*** Opening of INFORMATION ***

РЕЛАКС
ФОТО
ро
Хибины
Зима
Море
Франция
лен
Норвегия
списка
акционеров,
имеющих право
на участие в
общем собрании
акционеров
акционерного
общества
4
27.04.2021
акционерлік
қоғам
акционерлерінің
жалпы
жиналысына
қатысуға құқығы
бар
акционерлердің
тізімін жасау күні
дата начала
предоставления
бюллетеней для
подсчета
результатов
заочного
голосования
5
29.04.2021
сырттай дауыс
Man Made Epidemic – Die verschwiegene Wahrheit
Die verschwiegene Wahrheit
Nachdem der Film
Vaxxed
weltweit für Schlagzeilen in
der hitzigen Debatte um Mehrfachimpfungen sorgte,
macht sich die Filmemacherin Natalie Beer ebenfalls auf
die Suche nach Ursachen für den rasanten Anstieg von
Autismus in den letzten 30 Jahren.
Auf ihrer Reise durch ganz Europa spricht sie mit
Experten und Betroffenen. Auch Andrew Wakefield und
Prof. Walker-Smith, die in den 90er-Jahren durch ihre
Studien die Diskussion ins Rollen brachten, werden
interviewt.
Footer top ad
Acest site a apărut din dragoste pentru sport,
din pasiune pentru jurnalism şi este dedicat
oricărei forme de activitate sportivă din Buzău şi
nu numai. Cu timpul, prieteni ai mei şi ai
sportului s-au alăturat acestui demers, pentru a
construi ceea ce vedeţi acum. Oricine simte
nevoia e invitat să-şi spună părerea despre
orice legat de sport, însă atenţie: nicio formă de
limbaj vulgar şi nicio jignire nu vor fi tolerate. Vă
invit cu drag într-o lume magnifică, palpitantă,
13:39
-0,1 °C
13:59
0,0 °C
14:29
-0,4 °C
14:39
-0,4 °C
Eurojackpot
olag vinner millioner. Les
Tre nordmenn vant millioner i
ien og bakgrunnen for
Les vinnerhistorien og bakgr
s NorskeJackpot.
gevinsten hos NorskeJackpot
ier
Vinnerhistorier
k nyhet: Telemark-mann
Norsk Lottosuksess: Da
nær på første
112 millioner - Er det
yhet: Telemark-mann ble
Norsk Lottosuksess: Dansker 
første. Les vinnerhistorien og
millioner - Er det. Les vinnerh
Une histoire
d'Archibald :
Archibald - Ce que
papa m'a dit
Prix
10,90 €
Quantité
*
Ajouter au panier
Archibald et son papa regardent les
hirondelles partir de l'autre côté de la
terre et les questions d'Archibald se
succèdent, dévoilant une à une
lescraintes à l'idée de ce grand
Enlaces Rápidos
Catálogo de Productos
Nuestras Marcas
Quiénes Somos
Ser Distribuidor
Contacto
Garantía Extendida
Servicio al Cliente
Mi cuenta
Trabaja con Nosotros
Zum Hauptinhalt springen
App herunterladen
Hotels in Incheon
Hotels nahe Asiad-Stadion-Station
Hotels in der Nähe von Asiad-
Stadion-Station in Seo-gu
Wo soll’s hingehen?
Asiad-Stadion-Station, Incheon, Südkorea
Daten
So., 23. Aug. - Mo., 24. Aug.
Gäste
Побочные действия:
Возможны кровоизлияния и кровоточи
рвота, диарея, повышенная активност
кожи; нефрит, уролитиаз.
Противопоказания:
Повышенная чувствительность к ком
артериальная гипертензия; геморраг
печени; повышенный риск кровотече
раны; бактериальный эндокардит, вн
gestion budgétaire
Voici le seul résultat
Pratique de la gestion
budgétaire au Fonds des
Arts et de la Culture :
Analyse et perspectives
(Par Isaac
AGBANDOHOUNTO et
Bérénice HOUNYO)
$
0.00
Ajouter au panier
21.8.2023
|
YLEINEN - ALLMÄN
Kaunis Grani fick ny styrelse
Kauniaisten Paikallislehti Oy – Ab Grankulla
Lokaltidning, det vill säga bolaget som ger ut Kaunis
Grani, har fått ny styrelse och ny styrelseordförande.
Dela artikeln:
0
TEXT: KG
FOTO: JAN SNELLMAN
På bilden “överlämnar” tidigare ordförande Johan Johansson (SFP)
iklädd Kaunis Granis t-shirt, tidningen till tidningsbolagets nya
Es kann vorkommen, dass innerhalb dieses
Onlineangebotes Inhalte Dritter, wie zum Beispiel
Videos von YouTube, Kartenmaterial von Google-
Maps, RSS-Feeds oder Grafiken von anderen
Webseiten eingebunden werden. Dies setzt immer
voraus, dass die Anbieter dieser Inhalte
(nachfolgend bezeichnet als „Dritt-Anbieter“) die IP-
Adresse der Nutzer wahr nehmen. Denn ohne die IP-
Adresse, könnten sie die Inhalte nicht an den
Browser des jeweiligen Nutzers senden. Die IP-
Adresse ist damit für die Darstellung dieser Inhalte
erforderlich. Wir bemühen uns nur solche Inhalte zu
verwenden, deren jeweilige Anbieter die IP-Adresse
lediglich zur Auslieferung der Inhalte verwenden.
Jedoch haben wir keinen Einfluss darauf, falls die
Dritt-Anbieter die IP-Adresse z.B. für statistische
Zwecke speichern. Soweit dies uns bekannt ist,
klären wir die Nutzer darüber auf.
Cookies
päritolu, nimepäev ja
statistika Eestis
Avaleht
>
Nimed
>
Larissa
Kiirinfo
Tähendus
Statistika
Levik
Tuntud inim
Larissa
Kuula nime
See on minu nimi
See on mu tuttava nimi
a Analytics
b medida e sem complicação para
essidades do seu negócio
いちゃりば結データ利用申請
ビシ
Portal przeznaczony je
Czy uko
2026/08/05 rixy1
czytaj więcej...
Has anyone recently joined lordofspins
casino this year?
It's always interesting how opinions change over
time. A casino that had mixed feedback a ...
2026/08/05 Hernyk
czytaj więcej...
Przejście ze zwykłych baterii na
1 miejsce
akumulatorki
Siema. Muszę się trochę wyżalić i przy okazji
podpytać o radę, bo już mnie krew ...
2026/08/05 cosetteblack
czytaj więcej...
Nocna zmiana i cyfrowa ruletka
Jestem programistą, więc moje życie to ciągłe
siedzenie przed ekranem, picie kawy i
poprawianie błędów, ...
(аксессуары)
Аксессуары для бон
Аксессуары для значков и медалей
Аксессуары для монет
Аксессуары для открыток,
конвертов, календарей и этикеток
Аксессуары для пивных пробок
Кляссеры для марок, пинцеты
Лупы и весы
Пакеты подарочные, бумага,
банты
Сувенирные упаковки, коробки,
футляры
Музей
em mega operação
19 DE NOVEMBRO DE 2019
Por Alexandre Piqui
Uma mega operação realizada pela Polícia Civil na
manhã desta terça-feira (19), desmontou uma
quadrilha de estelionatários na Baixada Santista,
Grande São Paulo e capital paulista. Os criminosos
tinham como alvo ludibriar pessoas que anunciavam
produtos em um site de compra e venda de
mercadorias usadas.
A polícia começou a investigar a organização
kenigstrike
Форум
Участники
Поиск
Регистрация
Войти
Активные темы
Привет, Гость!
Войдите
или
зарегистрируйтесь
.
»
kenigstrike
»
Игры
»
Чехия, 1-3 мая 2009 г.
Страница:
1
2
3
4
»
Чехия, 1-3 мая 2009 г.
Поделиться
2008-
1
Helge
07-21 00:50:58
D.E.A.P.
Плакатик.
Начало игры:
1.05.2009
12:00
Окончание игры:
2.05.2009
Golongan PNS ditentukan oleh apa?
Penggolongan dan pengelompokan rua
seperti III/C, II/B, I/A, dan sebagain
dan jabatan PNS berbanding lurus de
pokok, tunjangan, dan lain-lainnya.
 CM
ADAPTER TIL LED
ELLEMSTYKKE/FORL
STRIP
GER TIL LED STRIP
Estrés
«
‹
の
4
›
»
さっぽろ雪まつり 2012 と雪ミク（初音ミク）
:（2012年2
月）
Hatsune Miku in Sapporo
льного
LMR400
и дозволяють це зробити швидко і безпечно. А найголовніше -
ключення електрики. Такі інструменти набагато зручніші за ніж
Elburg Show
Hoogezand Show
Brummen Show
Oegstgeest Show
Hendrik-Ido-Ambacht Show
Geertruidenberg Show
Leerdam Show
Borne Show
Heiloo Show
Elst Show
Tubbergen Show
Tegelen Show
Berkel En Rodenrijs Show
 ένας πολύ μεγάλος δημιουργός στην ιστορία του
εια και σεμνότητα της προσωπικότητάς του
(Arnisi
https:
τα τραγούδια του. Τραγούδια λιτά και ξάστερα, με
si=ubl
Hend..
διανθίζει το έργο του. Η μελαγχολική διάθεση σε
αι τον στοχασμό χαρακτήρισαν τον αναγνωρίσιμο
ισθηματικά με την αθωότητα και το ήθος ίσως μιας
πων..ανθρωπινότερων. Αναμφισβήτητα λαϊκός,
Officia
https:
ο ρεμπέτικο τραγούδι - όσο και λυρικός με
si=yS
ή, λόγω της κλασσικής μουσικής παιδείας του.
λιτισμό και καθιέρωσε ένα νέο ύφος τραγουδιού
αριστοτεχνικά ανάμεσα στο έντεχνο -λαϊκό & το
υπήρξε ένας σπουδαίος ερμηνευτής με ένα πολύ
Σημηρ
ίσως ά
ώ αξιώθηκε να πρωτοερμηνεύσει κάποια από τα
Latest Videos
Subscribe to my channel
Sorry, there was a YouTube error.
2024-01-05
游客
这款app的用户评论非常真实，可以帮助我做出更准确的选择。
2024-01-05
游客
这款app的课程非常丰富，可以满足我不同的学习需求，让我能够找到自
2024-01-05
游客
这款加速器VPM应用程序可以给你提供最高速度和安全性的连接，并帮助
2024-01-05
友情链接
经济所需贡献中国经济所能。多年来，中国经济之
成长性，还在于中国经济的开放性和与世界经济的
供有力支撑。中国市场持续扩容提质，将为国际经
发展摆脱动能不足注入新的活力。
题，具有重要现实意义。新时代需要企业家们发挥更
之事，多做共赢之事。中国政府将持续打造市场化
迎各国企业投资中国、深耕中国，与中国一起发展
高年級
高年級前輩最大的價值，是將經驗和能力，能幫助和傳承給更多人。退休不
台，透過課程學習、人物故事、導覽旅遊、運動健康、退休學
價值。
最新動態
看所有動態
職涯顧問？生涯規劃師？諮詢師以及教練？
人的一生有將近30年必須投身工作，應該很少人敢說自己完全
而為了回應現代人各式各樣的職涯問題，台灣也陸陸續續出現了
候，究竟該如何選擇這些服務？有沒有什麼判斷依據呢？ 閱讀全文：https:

*** Close of INFORMATION ***

TO-DO ITEM: Retype the listing from its first line through the line containing "предоставления", both included, reproducing each line character for character.

SOLUTION TO THIS PROBLEM:
РЕЛАКС
ФОТО
ро
Хибины
Зима
Море
Франция
лен
Норвегия
списка
акционеров,
имеющих право
на участие в
общем собрании
акционеров
акционерного
общества
4
27.04.2021
акционерлік
қоғам
акционерлерінің
жалпы
жиналысына
қатысуға құқығы
бар
акционерлердің
тізімін жасау күні
дата начала
предоставления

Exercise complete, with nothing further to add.